I’ve spent the past few years asking the software development community, ”Why can’t we all get along?”
I became increasingly optimistic after Microsoft’s General Counsel, Brad Smith, announced Microsoft’s intention to start improving relations. At ACT’s Intellectual Property & Technology Summit in 2005, he said that, "We’re going to have to figure out how we can bring the various parts of our industry closer together. Not necessarily in the sense of changing the way software is developed, but building bridges so that we all have the ability to collaborate with each other.
Until Thursday, however, everything has come in the form of baby steps.
Not too long ago, the open source community and Microsoft sat on opposite sides of a demilitarized zone. Given the rhetoric, it wasn’t hard to understand the disconnect.
Richard Stallman launched the Free Software Movement with the fundamental belief that proprietary software is immoral and must be eradicated.
Microsoft’s Steve Ballmer famously referred to Linux as a cancer, something that must be cured.
Both are nothing more than hyperbole.
Sure, those few us who are prone toward hacking everything from our stereo equipment to our operating systems find proprietary software to be annoying. We would prefer to be able to open it up and get our hands dirty learning it, tweaking it and improving it. But, those minor annoyances have to be balanced against the great things we’ve gotten out of proprietary-based companies – levels of innovation that can only occur when companies can protect their innovations And just as important, there is a big difference between annoying and immoral. Proprietary software is no more immoral than Coca-Cola’s decision to keep its recipe a secret from the world and prevent me from reinventing New Coke.

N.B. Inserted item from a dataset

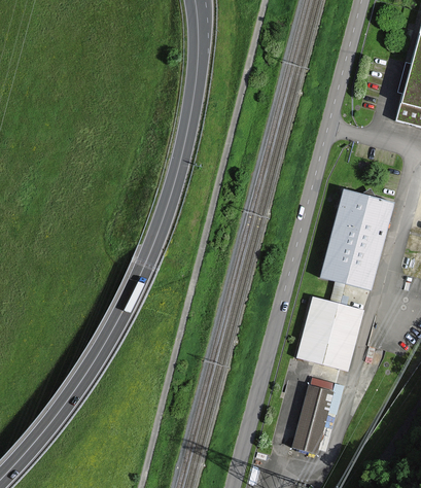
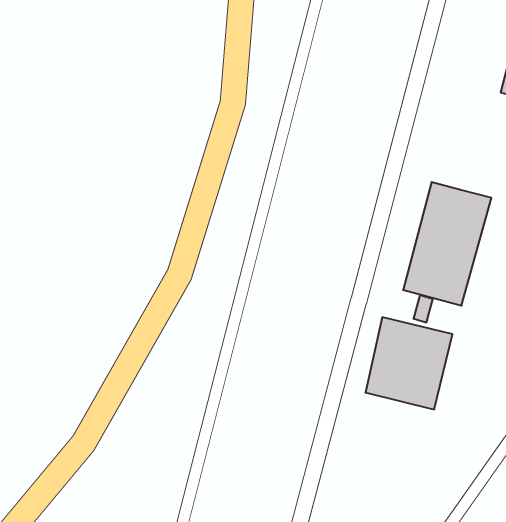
building: [291,383,337,452] -> none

In addition, the GPL does have viral components that make it tricky for proprietary or mixed source developers to work with if they want to protect their innovations. But, Linux is certainly not a cancer and the open source community has played an important role in advancing competition and innovation throughout the software industry. And companies like Tivo have found ways to work build new proprietary applications on top of GPL code.

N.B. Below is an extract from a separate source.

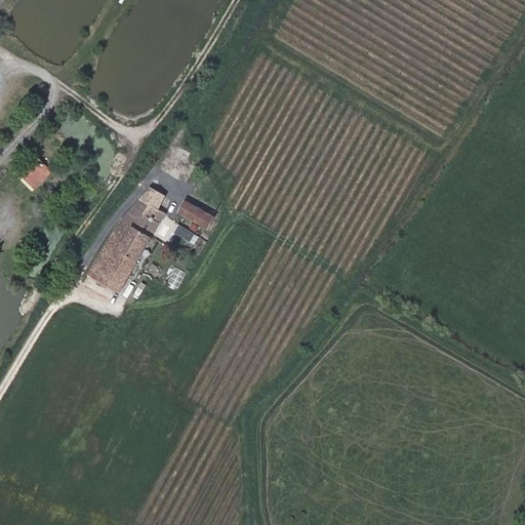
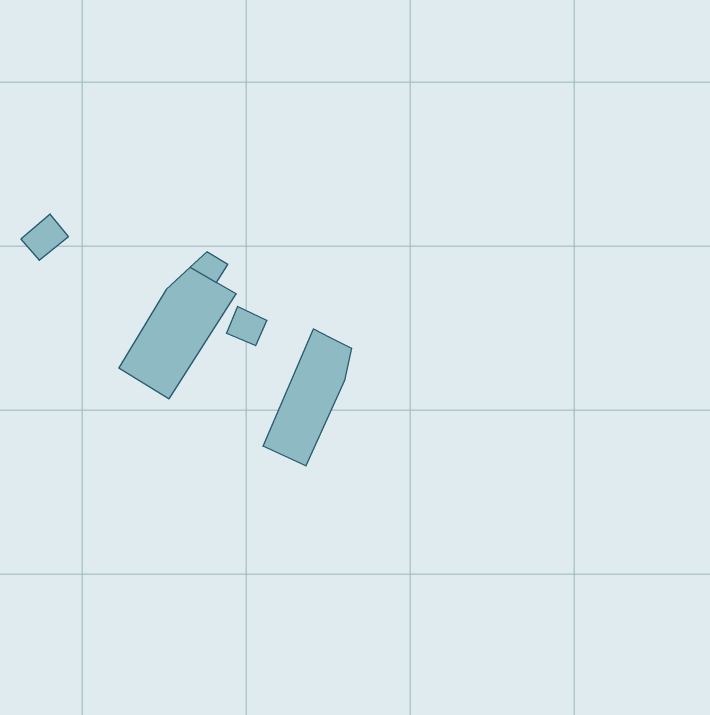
building: [174,200,213,232] -> none
building: none -> [263,329,351,466]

In reality, the rhetoric on both sides created a much wider chasm than actually existed. Companies like IBM, Novell and Oracle have been straddling the fence between the two camps for years. Microsoft had been toying with the idea of open source through it Shared Source initiatives.
That makes the agreement between Microsoft and Novell that much more important. It is an enormous step. I don’t think I could sum up the importance of this agreement any better than CNET’s Charles Cooper
It boils down to this: The two companies will try to help the Linux and Windows worlds better interoperate, they will remove the potential legal liability that’s been hanging over the heads of noncommercial open-source developers like a cybersword of Damocles.
It’s a concession to reality and a reflection of maturing attitudes. Ballmer understands that many of his biggest customers operate in so-called mixed-computing environments with Linux and Windows applications. The days when a company like Microsoft could count on customer loyalty, as its lieutenants dismissed open source, are long gone.
The adults have come to the table and started moving the industry forward – together. But that does not mean that everyone will follow. Richard Stallman and the FSF remain committed to putting ideology before users, and have designed the GPLv3 to prevent this kind of cooperation in the future. The splintering this will ensure there will be some bumps along the road, but the future of the software industry is looking brighter today than it did two weeks ago.